The $247bn of goods Amazon sold online last year don’t just ship themselves. Over the years, the ecommerce giant has been transforming itself into a logistics beast. Running its own network of planes, trucks, vans and contractors has helped keep a lid on delivery costs, one factor in the near doubling of its earnings in 2024 to $59bn.
Not everyone is benefiting equally from the future of retail landing on their doorstep. UPS, for example, has been delivering packages for Amazon for almost 30 years. But making money from this partnership has grown harder for the $97bn logistics company. UPS’s ability to demand higher shipping rates has been constrained by the fact that Amazon is both its largest customer and competitor.
This tension is no longer under wraps. UPS said it was “taking control” of its destiny and cutting back on package deliveries by 50 per cent by the second half of 2026. The challenge for UPS is to replace the Amazon business with something better to keep its networks humming.

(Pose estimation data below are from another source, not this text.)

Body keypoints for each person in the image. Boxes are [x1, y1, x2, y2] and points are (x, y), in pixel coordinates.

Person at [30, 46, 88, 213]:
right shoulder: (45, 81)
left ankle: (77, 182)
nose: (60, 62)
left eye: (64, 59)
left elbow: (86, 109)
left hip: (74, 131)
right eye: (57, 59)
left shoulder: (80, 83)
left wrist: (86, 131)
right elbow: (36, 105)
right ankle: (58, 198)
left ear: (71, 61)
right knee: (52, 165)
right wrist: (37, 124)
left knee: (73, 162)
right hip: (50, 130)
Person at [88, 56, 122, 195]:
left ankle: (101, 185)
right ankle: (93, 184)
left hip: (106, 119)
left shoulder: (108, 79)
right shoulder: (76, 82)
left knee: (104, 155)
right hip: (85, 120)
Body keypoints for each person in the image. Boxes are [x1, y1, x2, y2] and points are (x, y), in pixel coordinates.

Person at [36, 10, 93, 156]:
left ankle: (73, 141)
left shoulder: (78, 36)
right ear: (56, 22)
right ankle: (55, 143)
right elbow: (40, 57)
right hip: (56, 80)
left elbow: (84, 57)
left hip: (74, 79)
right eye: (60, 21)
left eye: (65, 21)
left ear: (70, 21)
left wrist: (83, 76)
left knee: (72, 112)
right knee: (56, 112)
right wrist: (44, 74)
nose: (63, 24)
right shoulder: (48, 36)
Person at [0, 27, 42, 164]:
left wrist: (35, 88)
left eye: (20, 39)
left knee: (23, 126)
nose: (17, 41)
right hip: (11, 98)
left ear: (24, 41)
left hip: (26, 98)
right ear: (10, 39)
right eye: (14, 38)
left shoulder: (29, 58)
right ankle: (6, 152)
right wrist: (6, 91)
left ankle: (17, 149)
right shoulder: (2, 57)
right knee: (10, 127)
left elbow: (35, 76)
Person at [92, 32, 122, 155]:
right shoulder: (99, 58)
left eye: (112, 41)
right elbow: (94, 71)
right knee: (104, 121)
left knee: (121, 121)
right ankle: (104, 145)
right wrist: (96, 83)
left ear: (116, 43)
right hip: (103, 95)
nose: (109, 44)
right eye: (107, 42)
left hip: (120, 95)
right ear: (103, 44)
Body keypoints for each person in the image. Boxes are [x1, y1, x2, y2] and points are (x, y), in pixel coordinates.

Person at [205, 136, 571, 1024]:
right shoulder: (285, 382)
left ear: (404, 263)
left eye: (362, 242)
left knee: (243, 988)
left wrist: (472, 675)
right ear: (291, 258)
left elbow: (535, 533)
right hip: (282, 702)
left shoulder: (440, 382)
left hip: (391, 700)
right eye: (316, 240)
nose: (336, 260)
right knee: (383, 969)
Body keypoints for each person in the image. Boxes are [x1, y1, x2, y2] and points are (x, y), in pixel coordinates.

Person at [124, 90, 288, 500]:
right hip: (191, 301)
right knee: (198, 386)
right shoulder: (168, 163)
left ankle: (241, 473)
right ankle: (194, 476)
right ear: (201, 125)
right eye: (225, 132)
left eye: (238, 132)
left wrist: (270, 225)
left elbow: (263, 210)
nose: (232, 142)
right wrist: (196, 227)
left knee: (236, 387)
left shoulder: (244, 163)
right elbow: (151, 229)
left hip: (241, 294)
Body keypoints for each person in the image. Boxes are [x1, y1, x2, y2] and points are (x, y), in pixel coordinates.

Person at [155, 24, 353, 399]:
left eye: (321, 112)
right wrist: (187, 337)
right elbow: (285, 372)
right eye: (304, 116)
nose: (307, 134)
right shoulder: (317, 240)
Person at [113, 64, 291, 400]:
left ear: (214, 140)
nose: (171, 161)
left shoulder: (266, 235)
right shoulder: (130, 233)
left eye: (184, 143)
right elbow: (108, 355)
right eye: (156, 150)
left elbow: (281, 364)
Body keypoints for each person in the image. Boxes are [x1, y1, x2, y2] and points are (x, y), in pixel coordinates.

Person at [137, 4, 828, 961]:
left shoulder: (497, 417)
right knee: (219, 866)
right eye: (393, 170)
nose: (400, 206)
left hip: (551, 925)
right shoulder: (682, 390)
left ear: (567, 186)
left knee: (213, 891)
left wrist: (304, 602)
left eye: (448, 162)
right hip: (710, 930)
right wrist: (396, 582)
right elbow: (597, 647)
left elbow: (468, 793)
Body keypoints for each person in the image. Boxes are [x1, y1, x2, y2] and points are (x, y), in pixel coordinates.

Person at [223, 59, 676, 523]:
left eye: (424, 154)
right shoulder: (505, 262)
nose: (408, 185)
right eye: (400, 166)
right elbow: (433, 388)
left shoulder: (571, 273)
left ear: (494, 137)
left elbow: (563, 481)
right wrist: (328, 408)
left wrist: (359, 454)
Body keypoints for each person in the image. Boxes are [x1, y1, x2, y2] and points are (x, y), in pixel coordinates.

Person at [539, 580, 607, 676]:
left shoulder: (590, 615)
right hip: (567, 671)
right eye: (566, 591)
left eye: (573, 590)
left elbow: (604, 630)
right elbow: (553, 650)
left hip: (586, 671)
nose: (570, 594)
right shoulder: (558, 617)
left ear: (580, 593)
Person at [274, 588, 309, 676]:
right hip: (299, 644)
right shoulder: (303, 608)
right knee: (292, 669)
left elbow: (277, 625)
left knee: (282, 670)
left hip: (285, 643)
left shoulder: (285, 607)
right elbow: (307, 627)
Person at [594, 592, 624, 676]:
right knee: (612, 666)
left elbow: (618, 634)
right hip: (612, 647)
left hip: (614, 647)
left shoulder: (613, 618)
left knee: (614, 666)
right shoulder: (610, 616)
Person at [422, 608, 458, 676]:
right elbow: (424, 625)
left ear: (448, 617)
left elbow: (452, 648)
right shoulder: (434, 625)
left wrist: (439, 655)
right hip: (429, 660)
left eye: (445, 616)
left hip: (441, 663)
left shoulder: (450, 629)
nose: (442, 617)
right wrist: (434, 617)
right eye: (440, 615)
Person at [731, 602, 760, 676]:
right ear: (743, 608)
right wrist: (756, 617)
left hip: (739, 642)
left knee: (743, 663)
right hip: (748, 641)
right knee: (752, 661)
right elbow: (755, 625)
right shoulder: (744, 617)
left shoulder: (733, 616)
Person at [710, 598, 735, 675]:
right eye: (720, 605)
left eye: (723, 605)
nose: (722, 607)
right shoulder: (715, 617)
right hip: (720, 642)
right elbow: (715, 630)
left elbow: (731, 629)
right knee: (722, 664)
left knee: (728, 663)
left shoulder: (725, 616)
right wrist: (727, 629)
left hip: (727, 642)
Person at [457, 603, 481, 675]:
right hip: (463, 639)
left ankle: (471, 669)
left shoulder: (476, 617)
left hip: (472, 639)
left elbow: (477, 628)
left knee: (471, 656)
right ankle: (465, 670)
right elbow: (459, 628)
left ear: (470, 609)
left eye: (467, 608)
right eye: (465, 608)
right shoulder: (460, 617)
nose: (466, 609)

On paper, prioritising quality over quantity makes sense. While Amazon is UPS’s largest customer, accounting for almost 12 per cent, or $11bn, of total revenue last year, the business has been — in the words of boss Carol Tomé — “extraordinarily dilutive” to profit margin.
Instead, UPS wants to focus on building up premium services such as healthcare logistics, where it can charge more to deliver vaccines and other injectable medicines overnight. It is a $10.5bn-a-year business that UPS thinks can pull in $20bn of revenue by 2026.
Smaller but better works as long as UPS can offset the decline in package volume with higher prices. Even without Amazon, UPS’s core delivery services are an $80bn-a-year business. Tomé’s problem is much of this is low growth. Cash-strapped Americans are shunning next-day delivery in favour of cheaper ground shipping, and higher-margin business-to-business deliveries have dropped off.
Complicating matters is UPS’s decision to bring its SurePost service in-house. UPS had previously used the US Postal Service for a portion of the last-mile delivery of that service. Now it has to figure out how to deliver millions of additional packages cost-effectively to far-flung and rural destinations, while also trying to streamline.
Meanwhile, Amazon will only continue to grow its logistics network. It now delivers non-Amazon orders, making it an even more formidable competitor to UPS and FedEx. Chief executive Andy Jassy can count on his lucrative cloud business to subsidise the foray into logistics. That has a 37 per cent operating margin — three times as big as UPS’s.
Look at Amazon in isolation and investors might worry about where all of this investment is headed. Its shares fell on Thursday after its projections for the coming quarter, weighed on by a strong dollar, disappointed investors. But stand back and it’s still an Amazon world — unfortunately for some of those, like UPS, who live in it.